On Thursday, LayerZero announced its integration with Canton Network, making it the first interoperability protocol to go live on what Canton describes as the only public, permissionless blockchain purpose-built for institutional finance.

The Canton Network was purpose-built to handle exactly the kind of regulated, privacy-sensitive workloads that financial institutions need.

Bonds, equities, funds, and other real-world assets that cannot simply be moved across public chains without audit trails, compliance controls, and access restrictions.

Its institutional backer list includes Goldman Sachs, BNP Paribas, Broadridge, Deutsche Börse, and others, making it one of the most credentialed permissioned blockchain networks in existence.

The problem Canton faced before this integration was the same problem all regulated tokenization environments face: assets could be minted and managed compliantly within the network, but moving them out to access broader liquidity pools meant going outside the compliance perimeter.

With LayerZero now live, institutions on Canton can route tokenized assets across more than 165 public blockchains while maintaining the regulatory and compliance requirements their internal frameworks demand, and can tap into more than $95 billion in assets and 750-plus applications previously inaccessible to them.

LayerZero’s architecture is designed so it never holds the assets being transferred: it simply validates and routes messages between chains, meaning there is no central intermediary that could become a custody risk or a single point of regulatory exposure.

A tokenized treasury bill minted on Canton can now be used as collateral in a lending protocol on Ethereum or transferred to a different custody solution, without leaving a compliance-auditable trail behind.

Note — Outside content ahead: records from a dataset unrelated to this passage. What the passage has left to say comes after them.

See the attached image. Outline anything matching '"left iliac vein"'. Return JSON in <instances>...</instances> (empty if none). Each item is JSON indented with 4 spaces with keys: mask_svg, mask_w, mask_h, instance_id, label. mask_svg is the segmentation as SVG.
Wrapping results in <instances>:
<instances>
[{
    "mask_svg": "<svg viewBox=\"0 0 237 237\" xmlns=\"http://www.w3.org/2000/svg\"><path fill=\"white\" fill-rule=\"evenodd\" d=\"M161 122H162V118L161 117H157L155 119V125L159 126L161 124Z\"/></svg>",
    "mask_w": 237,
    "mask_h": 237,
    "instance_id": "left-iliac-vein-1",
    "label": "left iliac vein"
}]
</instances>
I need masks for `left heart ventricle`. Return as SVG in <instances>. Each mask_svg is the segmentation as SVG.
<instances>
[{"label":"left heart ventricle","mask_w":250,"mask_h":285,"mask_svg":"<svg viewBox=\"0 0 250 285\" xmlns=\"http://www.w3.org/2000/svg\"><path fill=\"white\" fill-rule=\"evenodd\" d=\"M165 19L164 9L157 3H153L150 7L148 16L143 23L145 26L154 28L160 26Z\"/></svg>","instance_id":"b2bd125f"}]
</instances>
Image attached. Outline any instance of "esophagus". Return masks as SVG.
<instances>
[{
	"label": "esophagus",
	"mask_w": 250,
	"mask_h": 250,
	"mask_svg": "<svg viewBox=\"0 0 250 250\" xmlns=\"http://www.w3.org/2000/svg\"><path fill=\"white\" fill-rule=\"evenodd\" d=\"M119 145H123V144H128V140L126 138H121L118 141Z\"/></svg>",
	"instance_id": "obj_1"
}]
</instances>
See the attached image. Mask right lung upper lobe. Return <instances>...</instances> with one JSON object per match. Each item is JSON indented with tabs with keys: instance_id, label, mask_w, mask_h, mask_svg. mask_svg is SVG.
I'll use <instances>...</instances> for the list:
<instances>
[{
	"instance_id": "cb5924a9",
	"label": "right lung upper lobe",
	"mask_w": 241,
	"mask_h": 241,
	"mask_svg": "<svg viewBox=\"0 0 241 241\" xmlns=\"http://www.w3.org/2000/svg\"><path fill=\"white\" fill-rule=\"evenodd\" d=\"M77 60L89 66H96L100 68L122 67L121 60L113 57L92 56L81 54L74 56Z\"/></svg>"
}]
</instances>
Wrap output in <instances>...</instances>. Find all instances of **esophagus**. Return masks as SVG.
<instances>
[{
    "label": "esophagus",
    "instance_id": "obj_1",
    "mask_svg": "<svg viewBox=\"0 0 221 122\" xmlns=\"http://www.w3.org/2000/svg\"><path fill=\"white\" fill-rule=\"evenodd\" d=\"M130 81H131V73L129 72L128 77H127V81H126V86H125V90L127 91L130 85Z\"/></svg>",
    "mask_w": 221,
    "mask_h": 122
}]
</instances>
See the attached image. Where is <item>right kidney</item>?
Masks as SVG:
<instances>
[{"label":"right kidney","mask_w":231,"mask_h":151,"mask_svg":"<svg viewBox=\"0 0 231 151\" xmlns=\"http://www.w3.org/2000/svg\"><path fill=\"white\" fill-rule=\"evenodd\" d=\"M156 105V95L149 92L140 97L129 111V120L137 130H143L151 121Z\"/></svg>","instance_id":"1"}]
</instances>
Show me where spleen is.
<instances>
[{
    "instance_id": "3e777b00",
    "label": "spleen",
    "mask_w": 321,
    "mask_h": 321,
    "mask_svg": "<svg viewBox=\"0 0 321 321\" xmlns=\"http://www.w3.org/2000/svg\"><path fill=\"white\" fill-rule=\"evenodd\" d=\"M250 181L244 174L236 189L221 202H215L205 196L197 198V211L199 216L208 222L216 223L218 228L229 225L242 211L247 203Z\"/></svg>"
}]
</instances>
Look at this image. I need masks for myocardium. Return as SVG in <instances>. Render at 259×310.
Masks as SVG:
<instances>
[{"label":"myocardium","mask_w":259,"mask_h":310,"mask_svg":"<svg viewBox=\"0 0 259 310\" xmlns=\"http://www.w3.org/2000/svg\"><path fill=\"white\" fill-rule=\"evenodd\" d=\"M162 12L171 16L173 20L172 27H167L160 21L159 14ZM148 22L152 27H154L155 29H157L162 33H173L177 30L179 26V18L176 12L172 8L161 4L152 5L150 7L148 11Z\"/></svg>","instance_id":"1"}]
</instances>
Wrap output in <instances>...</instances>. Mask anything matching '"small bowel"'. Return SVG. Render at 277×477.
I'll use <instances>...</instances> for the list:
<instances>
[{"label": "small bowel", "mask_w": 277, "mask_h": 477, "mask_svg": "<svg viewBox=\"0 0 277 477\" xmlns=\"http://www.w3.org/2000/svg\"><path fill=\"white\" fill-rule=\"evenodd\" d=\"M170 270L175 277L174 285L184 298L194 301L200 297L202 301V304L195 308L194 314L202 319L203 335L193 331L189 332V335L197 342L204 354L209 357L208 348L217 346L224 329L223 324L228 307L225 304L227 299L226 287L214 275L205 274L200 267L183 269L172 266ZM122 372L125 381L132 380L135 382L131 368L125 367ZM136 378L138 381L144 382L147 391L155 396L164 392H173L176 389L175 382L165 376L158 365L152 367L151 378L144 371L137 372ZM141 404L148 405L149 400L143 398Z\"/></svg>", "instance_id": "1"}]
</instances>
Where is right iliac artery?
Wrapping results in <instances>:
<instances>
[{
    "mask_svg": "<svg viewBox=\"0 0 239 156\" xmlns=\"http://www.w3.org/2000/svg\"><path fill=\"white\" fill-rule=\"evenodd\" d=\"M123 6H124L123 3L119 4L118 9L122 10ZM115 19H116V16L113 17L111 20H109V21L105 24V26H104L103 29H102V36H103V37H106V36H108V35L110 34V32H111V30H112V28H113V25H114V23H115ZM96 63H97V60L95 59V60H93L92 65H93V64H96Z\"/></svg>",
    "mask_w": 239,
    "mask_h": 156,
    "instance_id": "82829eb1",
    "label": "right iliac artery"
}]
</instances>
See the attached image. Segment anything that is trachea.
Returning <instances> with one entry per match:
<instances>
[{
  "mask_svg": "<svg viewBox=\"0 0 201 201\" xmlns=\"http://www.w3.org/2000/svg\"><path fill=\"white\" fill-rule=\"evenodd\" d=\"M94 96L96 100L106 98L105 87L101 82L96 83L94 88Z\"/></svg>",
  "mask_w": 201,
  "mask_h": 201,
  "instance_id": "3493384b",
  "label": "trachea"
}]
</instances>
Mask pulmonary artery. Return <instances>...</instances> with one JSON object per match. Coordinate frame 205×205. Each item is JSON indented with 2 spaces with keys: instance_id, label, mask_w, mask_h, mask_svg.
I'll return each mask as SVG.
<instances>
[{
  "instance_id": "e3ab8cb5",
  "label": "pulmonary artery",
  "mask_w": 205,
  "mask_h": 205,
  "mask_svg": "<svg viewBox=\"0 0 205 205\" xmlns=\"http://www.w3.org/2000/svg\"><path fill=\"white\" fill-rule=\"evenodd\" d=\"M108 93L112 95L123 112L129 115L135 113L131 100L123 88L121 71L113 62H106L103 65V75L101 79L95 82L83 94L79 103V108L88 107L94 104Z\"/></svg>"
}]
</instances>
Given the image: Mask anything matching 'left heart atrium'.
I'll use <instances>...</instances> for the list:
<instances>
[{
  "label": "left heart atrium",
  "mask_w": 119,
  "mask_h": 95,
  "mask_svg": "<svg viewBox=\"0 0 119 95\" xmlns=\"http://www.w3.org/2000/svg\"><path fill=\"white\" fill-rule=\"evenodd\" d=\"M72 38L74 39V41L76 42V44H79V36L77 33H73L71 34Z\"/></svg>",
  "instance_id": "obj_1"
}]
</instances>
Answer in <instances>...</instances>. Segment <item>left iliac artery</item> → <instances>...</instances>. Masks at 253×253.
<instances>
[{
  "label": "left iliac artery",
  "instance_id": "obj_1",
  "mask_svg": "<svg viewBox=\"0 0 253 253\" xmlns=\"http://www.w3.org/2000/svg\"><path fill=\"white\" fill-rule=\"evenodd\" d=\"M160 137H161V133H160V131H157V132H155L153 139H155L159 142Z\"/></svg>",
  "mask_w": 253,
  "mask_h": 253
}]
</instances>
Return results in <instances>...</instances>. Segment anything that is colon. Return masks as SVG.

What Anchorage just unlocked

The Anchorage Digital announcement works the same way. The San Francisco-based firm, home to America’s first federally chartered crypto bank, announced that it now supports the TRON network, giving institutional clients regulated custody and infrastructure for TRX, TRON’s native token, through its compliant platform and its self-custody wallet, Porto.

Future phases will extend that to TRC-20 assets and native TRX staking, allowing institutions to participate in network validation while remaining inside a compliant framework.

Why TRON specifically? TRON processes an enormous share of global USDT transfers, it accounts for a majority of all USDT transactions by volume and is a primary settlement rail for stablecoin activity across emerging markets and cross-border payments.

Anchorage CEO Nathan McCauley put it plainly:

“TRON has become a critical part of how value moves onchain, particularly in the global flow of stablecoins. As institutional participation grows, access to networks like TRON needs to come with the same standards for security, compliance, and operational rigor that institutions expect elsewhere in financial services.”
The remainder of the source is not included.